Nationwide strikes in Germany severely reduce air, train travel


Germany’s unions put the brakes on travel nationwide on Monday as thousands of workers in airports, railways and elsewhere walked off the job over pay disputes.

At Frankfurt Airport, Germany’s largest, there was no regular passenger service.

Some 1,170 departures and landings transporting about 160,000 travellers were expected on Monday.

Public transport in much of Germany came to a halt at midnight in a 24-hour strike, alongside almost all airports, railways, waterways, motorways and local public transport.

They were all affected, in seven of the country’s 16 states.

“There are no passengers en route,” said a spokeswoman for the Munich airport’s traffic management.

All the 785 scheduled flights were cancelled on Monday.

“Nothing is taking off or landing. It’s almost a bit spooky,” she said.

Berlin’s BER airport was not included in the strike, but all domestic flights were cancelled, as were those at Leipzig/Halle and Dresden to the south.

Most other airports reported flight cancellations.

On the railroads, more than 30,000 workers alone were participating in the walkout, according to the EVG railway union.

“The willingness to strike is very high, and the anger among the workers over being stalled by the employers is huge,” said EVG negotiating committee member Kristian Loroch.

The rail worker walkout had international effects, as it halted cross-border rail travel to the neighbouring Czech Republic, the Czech state railroad Ceske Drahy (CD) reported.

Eurocity trains between Prague and Berlin ran only on the section between Prague and Decin.

Eurocity trains bound for Munich ended in Domazlice.

German rail operator Deutsche Bahn criticised the strikes, saying they hurt millions.

“Millions of passengers who rely on buses and trains are suffering from this excessive, overblown strike.

“Not everyone can work remotely,” a Deutsche Bahn spokesman said.

German Interior Minister Nancy Faeser said she has a lot of understanding for travellers who were angry over the lack of transport services due to the strike.

The railway spokesman noted that thousands of companies in the economy that received or shipped their goods by rail would also suffer.

“The winners of the day are the oil companies,” he said.

But the country’s leading motorists’ group, ADAC, said the strikes had so far not caused traffic chaos in cities and on motorways.

Most commuters and travellers adjusted well to the nationwide walkout, according to traffic experts.

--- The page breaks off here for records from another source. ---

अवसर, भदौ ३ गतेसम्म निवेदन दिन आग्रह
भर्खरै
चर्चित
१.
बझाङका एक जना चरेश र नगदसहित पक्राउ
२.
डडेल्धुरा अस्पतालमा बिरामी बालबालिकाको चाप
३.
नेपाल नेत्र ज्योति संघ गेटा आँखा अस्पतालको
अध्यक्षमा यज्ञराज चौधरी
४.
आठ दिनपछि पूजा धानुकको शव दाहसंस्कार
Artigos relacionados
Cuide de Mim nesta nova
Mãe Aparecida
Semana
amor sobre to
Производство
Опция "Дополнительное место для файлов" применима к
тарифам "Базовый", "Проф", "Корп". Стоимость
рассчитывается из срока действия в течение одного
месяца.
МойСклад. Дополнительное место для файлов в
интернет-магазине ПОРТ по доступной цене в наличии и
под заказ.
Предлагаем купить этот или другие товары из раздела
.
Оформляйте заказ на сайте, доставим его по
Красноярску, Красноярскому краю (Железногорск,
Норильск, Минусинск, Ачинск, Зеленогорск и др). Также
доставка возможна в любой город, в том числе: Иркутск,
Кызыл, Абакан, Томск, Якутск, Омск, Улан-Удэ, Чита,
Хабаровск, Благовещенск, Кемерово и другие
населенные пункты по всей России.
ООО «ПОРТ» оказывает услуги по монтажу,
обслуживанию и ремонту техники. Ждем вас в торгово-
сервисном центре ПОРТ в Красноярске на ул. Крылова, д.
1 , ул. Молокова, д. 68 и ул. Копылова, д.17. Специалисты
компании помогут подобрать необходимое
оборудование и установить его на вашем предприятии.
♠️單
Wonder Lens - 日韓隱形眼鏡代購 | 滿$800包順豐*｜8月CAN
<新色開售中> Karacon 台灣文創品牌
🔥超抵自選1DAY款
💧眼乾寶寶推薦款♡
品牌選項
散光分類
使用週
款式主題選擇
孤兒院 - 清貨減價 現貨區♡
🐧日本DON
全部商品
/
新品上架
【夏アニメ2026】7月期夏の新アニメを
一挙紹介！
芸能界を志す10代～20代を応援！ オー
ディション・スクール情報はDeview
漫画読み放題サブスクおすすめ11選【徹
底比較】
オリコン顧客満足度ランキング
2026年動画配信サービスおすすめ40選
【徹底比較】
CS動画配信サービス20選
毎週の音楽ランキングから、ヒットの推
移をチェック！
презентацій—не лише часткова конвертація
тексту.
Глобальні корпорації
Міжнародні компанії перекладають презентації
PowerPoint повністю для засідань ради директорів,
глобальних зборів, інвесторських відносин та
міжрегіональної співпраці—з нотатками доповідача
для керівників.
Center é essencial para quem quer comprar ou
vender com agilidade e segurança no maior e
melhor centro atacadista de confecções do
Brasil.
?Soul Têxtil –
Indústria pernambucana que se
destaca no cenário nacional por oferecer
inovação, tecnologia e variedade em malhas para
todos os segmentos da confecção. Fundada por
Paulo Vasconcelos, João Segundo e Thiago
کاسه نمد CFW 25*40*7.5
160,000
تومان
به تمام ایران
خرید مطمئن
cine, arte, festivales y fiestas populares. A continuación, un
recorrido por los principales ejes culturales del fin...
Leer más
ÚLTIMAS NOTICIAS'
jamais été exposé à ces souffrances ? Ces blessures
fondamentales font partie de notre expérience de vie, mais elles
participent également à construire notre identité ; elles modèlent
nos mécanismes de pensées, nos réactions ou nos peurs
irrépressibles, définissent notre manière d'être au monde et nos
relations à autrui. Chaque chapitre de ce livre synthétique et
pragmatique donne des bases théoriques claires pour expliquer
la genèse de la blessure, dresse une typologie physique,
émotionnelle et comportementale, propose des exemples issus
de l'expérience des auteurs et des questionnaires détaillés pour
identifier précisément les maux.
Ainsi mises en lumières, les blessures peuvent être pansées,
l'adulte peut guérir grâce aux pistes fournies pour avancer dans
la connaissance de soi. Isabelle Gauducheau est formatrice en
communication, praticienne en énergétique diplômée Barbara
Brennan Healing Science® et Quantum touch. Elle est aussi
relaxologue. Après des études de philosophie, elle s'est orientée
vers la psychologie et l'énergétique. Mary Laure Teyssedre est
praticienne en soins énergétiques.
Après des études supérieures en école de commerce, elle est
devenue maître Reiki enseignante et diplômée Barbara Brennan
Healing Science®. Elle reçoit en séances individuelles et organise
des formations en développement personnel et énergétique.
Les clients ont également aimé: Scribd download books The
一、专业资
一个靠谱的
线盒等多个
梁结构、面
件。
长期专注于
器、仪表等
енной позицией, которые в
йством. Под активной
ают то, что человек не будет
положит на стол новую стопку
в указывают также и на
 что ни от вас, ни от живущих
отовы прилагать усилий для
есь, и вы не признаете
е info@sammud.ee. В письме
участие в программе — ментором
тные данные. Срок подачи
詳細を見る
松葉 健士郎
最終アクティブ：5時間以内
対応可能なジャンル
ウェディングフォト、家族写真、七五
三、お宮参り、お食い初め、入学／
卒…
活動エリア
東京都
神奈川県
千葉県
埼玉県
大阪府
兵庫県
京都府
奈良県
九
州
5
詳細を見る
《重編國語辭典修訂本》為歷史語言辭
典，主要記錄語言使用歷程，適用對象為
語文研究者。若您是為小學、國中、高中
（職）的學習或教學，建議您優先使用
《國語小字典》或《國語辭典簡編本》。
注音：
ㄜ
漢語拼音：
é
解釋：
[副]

Only a few major traffic jams were reported by the police in the morning.

“Those who can, have stayed at home,” ADAC said.

Union activists, like strikers in many European countries hit by high levels of inflation amid rapidly rising energy prices, are pushing for higher wages in the transport sector.

For the 2.5 million federal and municipal employees, the trade union Verdi and the civil servants’ association dbb were demanding 10.5 percent more income.